Your assignment. Exactly the lines from the opening of the data through the line containing "Газпромбанк и Cognitive Pilot" should be reproduced, please, with nothing added.

═══ Material for this task

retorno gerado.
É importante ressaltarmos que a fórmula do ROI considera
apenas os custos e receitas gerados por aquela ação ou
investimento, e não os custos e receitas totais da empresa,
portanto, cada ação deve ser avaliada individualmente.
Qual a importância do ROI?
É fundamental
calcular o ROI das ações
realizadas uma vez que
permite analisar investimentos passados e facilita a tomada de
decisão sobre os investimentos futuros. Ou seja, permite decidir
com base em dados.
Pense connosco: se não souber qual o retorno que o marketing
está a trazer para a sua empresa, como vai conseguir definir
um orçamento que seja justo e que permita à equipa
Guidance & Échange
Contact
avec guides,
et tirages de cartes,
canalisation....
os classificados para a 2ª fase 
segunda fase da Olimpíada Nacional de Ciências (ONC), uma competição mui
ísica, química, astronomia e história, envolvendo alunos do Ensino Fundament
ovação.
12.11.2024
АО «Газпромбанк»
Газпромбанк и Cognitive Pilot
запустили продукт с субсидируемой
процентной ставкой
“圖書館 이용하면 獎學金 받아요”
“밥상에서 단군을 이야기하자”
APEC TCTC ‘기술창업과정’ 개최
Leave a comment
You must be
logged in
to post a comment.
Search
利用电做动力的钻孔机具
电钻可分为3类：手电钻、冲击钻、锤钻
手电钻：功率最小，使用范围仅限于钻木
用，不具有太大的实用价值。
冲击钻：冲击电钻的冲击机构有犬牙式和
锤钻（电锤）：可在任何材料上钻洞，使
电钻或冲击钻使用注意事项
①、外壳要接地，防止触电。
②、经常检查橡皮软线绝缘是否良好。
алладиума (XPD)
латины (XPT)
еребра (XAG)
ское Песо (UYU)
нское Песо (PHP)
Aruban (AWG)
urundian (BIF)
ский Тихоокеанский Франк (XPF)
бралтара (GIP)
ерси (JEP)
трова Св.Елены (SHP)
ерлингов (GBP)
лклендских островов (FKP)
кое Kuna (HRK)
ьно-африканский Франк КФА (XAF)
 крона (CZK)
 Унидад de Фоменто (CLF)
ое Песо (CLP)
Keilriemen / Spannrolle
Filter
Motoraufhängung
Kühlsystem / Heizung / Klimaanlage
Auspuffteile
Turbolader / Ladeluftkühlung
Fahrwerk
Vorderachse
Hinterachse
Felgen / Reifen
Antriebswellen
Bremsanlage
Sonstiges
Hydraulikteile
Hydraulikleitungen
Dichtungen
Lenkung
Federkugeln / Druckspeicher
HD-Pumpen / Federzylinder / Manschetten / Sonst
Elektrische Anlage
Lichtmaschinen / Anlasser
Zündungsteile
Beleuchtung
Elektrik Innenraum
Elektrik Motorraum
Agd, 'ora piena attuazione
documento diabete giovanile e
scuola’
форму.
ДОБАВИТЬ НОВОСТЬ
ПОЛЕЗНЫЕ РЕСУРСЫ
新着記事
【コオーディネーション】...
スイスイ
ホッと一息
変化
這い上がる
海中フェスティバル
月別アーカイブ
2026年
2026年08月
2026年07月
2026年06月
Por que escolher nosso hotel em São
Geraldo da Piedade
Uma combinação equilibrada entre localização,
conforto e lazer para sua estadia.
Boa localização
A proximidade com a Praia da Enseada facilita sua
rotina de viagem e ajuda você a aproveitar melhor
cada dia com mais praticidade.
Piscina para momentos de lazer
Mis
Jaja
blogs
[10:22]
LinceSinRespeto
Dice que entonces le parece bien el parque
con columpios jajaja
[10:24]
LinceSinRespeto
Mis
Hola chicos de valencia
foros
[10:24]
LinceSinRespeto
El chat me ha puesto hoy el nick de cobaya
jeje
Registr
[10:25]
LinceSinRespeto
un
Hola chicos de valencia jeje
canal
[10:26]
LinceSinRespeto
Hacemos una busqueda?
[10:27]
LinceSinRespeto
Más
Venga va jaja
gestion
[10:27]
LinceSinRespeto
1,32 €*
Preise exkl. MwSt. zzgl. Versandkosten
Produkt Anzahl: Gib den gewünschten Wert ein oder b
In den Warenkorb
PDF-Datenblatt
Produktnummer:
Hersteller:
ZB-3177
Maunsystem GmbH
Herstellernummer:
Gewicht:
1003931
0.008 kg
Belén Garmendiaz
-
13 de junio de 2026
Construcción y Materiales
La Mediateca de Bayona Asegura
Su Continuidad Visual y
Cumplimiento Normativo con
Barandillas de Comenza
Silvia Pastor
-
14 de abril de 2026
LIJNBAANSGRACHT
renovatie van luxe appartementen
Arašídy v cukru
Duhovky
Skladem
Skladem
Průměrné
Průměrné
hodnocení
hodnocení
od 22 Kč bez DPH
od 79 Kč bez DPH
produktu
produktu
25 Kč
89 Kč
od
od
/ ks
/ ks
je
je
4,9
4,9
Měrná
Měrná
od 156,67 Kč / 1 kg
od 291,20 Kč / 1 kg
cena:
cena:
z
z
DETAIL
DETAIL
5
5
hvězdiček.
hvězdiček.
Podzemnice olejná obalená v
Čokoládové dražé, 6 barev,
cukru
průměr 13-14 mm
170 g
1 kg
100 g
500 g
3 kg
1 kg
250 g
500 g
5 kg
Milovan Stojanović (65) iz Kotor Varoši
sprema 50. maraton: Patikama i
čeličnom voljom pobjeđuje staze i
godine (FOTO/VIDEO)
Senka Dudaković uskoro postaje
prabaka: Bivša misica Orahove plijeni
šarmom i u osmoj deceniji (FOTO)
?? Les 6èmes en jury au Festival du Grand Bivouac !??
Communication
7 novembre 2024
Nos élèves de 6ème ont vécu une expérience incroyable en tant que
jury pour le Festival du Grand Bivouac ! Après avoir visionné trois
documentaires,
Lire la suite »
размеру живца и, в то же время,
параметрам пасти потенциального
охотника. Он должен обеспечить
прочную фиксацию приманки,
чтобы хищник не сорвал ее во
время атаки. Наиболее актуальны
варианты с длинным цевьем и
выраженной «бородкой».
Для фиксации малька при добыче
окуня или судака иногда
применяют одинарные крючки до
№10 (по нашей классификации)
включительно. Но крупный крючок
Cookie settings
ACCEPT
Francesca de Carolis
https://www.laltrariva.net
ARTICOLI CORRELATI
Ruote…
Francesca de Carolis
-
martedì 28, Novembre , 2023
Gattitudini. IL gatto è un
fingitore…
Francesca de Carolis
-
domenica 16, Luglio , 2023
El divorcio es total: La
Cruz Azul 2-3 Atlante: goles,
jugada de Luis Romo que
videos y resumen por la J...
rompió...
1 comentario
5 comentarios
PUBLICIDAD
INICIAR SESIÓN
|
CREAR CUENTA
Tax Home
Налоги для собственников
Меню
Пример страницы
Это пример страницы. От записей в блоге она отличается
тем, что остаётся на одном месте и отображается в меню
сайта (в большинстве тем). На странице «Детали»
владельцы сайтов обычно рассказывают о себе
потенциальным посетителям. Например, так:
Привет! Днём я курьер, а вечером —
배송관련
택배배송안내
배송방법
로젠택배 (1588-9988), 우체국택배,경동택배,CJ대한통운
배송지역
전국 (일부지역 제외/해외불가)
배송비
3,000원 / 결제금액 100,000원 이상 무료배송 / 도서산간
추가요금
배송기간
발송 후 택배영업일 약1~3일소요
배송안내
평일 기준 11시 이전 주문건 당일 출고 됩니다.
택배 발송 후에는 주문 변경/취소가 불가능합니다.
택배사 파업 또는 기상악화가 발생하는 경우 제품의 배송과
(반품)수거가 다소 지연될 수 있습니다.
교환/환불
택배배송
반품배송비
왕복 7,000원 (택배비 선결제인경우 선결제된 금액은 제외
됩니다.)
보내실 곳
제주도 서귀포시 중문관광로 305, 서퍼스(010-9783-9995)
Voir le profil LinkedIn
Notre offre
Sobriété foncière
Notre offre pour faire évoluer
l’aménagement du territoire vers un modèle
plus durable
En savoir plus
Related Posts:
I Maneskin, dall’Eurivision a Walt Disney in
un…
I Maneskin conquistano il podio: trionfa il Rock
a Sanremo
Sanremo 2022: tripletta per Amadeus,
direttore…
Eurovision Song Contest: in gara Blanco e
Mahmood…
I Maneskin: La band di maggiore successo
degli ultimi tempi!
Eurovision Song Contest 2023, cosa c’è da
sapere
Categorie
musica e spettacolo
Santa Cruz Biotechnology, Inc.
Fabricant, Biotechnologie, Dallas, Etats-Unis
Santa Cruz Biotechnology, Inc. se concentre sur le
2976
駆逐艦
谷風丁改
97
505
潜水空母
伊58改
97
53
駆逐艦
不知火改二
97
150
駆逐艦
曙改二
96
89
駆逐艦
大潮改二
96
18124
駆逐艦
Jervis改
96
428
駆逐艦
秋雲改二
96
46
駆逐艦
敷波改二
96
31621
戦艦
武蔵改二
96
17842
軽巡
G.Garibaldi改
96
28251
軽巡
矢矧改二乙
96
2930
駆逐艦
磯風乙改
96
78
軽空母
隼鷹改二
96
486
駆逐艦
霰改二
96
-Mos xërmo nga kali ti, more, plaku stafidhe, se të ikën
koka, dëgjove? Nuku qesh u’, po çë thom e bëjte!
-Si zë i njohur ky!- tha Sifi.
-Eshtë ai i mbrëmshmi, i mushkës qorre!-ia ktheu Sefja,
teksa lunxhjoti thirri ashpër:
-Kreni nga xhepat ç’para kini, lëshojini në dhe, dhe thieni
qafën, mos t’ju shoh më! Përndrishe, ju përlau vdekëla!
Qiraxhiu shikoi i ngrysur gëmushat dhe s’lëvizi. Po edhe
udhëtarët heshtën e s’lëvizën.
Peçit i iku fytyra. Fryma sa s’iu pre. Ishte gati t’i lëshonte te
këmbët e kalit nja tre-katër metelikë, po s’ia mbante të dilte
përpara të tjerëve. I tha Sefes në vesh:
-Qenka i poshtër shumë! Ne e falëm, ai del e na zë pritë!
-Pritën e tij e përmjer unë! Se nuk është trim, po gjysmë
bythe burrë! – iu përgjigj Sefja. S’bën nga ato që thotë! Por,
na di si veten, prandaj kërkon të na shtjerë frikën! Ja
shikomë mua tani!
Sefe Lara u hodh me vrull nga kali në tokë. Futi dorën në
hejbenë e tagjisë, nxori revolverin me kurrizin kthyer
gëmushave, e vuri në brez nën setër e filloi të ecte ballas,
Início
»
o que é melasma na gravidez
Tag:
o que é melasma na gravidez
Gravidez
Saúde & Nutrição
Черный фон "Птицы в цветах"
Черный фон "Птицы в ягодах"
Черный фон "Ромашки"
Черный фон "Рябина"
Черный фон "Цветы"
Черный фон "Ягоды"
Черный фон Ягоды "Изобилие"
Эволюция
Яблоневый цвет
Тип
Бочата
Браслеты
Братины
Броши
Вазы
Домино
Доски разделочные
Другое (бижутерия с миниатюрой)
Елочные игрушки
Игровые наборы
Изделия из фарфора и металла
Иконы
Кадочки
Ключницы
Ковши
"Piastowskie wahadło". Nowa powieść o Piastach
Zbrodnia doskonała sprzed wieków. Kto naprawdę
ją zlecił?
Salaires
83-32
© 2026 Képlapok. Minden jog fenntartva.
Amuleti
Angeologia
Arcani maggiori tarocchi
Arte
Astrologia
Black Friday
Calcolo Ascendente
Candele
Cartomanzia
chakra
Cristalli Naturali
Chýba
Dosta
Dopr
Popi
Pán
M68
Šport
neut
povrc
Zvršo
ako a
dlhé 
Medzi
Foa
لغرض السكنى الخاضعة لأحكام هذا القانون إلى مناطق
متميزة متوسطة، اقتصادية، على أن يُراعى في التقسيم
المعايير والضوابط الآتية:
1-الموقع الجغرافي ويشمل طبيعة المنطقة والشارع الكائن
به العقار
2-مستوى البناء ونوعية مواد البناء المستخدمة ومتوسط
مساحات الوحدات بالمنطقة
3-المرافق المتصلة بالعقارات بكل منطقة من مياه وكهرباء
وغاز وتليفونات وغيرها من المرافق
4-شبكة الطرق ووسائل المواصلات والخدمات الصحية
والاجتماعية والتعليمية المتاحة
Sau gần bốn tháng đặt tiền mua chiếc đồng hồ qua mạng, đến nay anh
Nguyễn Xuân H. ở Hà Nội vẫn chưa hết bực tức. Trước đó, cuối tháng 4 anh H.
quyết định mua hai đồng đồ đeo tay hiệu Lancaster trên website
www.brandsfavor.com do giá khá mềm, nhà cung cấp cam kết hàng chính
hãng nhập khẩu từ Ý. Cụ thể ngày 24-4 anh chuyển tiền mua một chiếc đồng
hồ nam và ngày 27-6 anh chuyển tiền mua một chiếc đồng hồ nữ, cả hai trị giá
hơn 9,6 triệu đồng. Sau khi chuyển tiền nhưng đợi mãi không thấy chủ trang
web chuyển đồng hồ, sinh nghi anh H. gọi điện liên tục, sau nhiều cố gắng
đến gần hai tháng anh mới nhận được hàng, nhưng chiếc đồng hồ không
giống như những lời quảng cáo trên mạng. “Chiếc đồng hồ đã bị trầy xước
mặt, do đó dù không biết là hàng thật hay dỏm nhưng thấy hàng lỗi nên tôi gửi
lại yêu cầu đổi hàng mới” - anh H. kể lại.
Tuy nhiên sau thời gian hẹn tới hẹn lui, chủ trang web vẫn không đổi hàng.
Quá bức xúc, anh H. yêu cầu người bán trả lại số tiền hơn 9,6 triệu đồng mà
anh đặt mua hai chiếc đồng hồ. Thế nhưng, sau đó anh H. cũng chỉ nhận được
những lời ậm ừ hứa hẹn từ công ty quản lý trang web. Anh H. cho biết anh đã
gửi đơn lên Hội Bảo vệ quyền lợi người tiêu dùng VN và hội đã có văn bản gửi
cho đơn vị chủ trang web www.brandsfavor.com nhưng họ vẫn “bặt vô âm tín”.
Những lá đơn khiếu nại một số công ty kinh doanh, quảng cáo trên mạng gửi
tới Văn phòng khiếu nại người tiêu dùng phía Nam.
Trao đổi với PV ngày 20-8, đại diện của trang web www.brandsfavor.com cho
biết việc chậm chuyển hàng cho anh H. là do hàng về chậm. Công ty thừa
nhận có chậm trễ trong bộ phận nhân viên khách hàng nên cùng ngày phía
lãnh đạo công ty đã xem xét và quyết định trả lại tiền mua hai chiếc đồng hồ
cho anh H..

══════

Exercise response.
retorno gerado.
É importante ressaltarmos que a fórmula do ROI considera
apenas os custos e receitas gerados por aquela ação ou
investimento, e não os custos e receitas totais da empresa,
portanto, cada ação deve ser avaliada individualmente.
Qual a importância do ROI?
É fundamental
calcular o ROI das ações
realizadas uma vez que
permite analisar investimentos passados e facilita a tomada de
decisão sobre os investimentos futuros. Ou seja, permite decidir
com base em dados.
Pense connosco: se não souber qual o retorno que o marketing
está a trazer para a sua empresa, como vai conseguir definir
um orçamento que seja justo e que permita à equipa
Guidance & Échange
Contact
avec guides,
et tirages de cartes,
canalisation....
os classificados para a 2ª fase 
segunda fase da Olimpíada Nacional de Ciências (ONC), uma competição mui
ísica, química, astronomia e história, envolvendo alunos do Ensino Fundament
ovação.
12.11.2024
АО «Газпромбанк»
Газпромбанк и Cognitive Pilot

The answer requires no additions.